Microsoft Office Comes To Android, But Not Tablets

MOUNTAIN VIEW, CA - FEBRUARY 02:  A reporter uses a cell phone to take a photograph of Google Android 3.0 Honeycomb OS being used on a Motorola Xoon tablet during a press event at Google headquarters on February 2, 2011 in Mountain View, California.  Google unveiled its Android Honeycomb operating system, the first Android operating system designed specifically for tablets.  (Photo by Justin Sullivan/Getty Images)

 (Photo by Justin Sullivan/Getty Images)

NEW YORK (AP) — Microsoft is bringing a pared-down version of its Office software to Android phones, but it won’t work on Android tablets just as it doesn’t on iPads.

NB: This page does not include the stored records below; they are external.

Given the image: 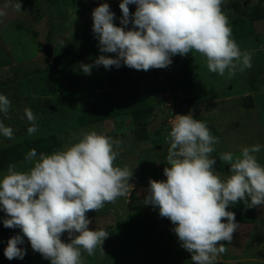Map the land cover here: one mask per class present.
Segmentation results:
<instances>
[{
	"label": "rangeland",
	"instance_id": "1",
	"mask_svg": "<svg viewBox=\"0 0 264 264\" xmlns=\"http://www.w3.org/2000/svg\"><path fill=\"white\" fill-rule=\"evenodd\" d=\"M15 2L0 0V7ZM20 2L21 11L9 6L0 18V94L11 101L7 116L0 113V120L14 131V139L0 134V150L50 136L60 139L63 149L91 130L121 141L118 148L114 146L119 152L115 164L133 170L129 181L133 187L128 197L87 213L89 229H104L109 236L102 245L105 254L100 248L93 256L85 252L84 264H194L173 231L175 225L160 217L158 208L144 204L149 180L166 179L169 133L177 114L191 113L219 138L210 158L224 152L239 155L243 147L260 144L255 155L264 165V0H226L223 6L233 39L252 57L250 69L231 77L227 71L224 76L210 72L206 59L196 52L173 56L169 67L148 71L121 63L119 68L92 67L90 74H84L80 65L89 61L53 68L43 52L45 45L53 47L54 55L73 46L90 52L94 60L100 55L115 58L116 54L99 50L92 11L108 3L115 14L113 22L122 26L121 0ZM235 4L242 12L232 7ZM128 7L134 14L136 5ZM132 26L130 22L127 28ZM25 108L37 117L38 130L33 135L27 133L30 122ZM104 110L117 113L108 119ZM90 116L95 118L93 123L87 121ZM12 165L18 171L32 166L25 160ZM7 168L0 169V178ZM229 169L226 164L217 174L227 178ZM238 211L242 215L239 227L230 243L223 242L227 251L215 264H264V206L245 205ZM2 222L0 210V227ZM22 238L18 247L26 254L19 260L50 264ZM61 239L69 242L67 232Z\"/></svg>",
	"mask_w": 264,
	"mask_h": 264
},
{
	"label": "clouds",
	"instance_id": "2",
	"mask_svg": "<svg viewBox=\"0 0 264 264\" xmlns=\"http://www.w3.org/2000/svg\"><path fill=\"white\" fill-rule=\"evenodd\" d=\"M226 0H121V25L108 3L92 11V30L99 40L102 53H114L115 58L100 55L95 66L106 69L121 63L128 68L148 71L164 69L172 57L199 53L206 59L212 73L229 77L252 67V57L241 51L232 37V28L223 12ZM136 5L134 14L129 5ZM11 6L19 12L20 0L0 7V18ZM131 22V29L127 25ZM93 65L81 64L84 74ZM11 101L0 94V113L7 116ZM30 126L28 135L37 132L36 115L24 109ZM169 133L167 164L164 180H149L144 204L158 208L159 216L175 225L173 231L194 264H215L227 251L223 242H231L239 225L230 205L243 201L246 208L264 206V165L255 153L262 145L243 147L239 155L221 153L219 159L230 165L227 178L214 171L215 151L219 138L212 135L205 122L191 113L174 116ZM0 134L14 139V131L0 120ZM119 140L97 133H81L78 142L51 154L31 149L25 161L32 166L26 171L10 164L0 178V210L6 218L5 228H19L38 252L50 264H84L83 253L95 255L109 233L104 229L90 230L89 211H99L106 203L128 197L133 170L116 166L119 152L114 150ZM250 201V202H249ZM227 220L225 223L224 220ZM67 232L69 242L61 237ZM20 235L7 241L4 256L23 259L26 250ZM105 254V253H104Z\"/></svg>",
	"mask_w": 264,
	"mask_h": 264
},
{
	"label": "trees",
	"instance_id": "3",
	"mask_svg": "<svg viewBox=\"0 0 264 264\" xmlns=\"http://www.w3.org/2000/svg\"><path fill=\"white\" fill-rule=\"evenodd\" d=\"M238 4L232 6L235 10L242 12L239 9ZM54 65L53 68H65L66 66L74 63H79L81 61H89V64L93 65L94 69H100V66H95V60L92 58V55L87 50H78L76 47H68L62 49L59 53H56L52 59ZM117 110H104L103 114L107 116L108 119H111L116 115ZM135 116V111L133 112ZM136 117V116H135ZM94 119V120H93ZM93 120V121H92ZM91 123L95 121V118L90 116L89 120ZM139 125V124H138ZM62 148V141L56 136H50L42 140H30L22 144H17L10 147H5L0 150V169L8 167L10 164L19 163L25 160L26 154L31 149H36L37 156L40 153L51 154L55 151H58ZM219 154L212 156V159L216 160L215 165L213 166L214 171H222L225 169L226 164L219 159ZM245 205L242 202L230 205L227 210L235 213L236 222H240V214L238 210H242ZM3 212V211H2ZM6 218L5 213L3 212V219ZM226 223L227 220L225 219ZM20 235L23 237V233L19 228H5L2 222L0 227V264H26L25 262L19 260V258L9 260L4 256V249L7 247V241L13 236Z\"/></svg>",
	"mask_w": 264,
	"mask_h": 264
},
{
	"label": "water",
	"instance_id": "4",
	"mask_svg": "<svg viewBox=\"0 0 264 264\" xmlns=\"http://www.w3.org/2000/svg\"><path fill=\"white\" fill-rule=\"evenodd\" d=\"M44 54L48 59L52 60L54 57V49L50 45H45L43 49Z\"/></svg>",
	"mask_w": 264,
	"mask_h": 264
}]
</instances>
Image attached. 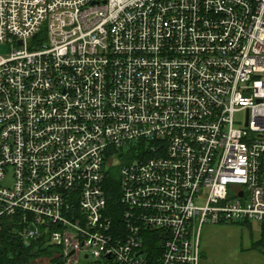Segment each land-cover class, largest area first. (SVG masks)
I'll return each mask as SVG.
<instances>
[{
	"label": "built area",
	"instance_id": "built-area-1",
	"mask_svg": "<svg viewBox=\"0 0 264 264\" xmlns=\"http://www.w3.org/2000/svg\"><path fill=\"white\" fill-rule=\"evenodd\" d=\"M0 46V240L201 264L264 223V0H0Z\"/></svg>",
	"mask_w": 264,
	"mask_h": 264
},
{
	"label": "rangeland",
	"instance_id": "rangeland-1",
	"mask_svg": "<svg viewBox=\"0 0 264 264\" xmlns=\"http://www.w3.org/2000/svg\"><path fill=\"white\" fill-rule=\"evenodd\" d=\"M6 47L0 46V52L6 53ZM243 114V113H242ZM127 147L124 151H128ZM118 176L120 171L116 170ZM261 226L244 222L204 224L200 241L202 245L201 264H264V253L253 248L260 238ZM53 257H57L53 255ZM50 258L39 257L27 264H49Z\"/></svg>",
	"mask_w": 264,
	"mask_h": 264
},
{
	"label": "trees",
	"instance_id": "trees-1",
	"mask_svg": "<svg viewBox=\"0 0 264 264\" xmlns=\"http://www.w3.org/2000/svg\"><path fill=\"white\" fill-rule=\"evenodd\" d=\"M106 190L109 197V205L115 213V222L120 221L121 188L120 178L115 168L107 172ZM251 227V222H244ZM157 235V233H154ZM253 248L264 253V223L261 224L260 238L254 242ZM59 249L53 245L43 246L41 241H34L29 246L18 238L3 232L0 240V264H27L39 257L50 258L49 264H62L60 257H53Z\"/></svg>",
	"mask_w": 264,
	"mask_h": 264
},
{
	"label": "crops",
	"instance_id": "crops-1",
	"mask_svg": "<svg viewBox=\"0 0 264 264\" xmlns=\"http://www.w3.org/2000/svg\"><path fill=\"white\" fill-rule=\"evenodd\" d=\"M260 226V225H259Z\"/></svg>",
	"mask_w": 264,
	"mask_h": 264
}]
</instances>
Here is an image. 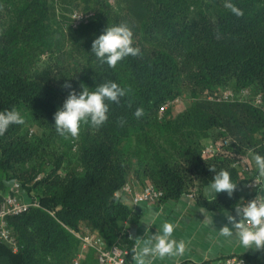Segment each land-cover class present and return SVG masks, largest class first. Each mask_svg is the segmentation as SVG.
Wrapping results in <instances>:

The software requires a $100-a-year subscription to Office and won’t be sold separately.

Microsoft Corp. is trying to make its subscription more compelling, without removing an advantage that tablet computers running Microsoft’s Windows system now have — the ability to run popular Office programs such as Word, Excel and PowerPoint.

With a subscription, customers typically get to use Office on up to 10 devices, including five iPhones or Android phones. A subscription can be more expensive than buying the package outright for just one or two computers.

Like an iPhone version released in June, the Android software is designed for lightweight use.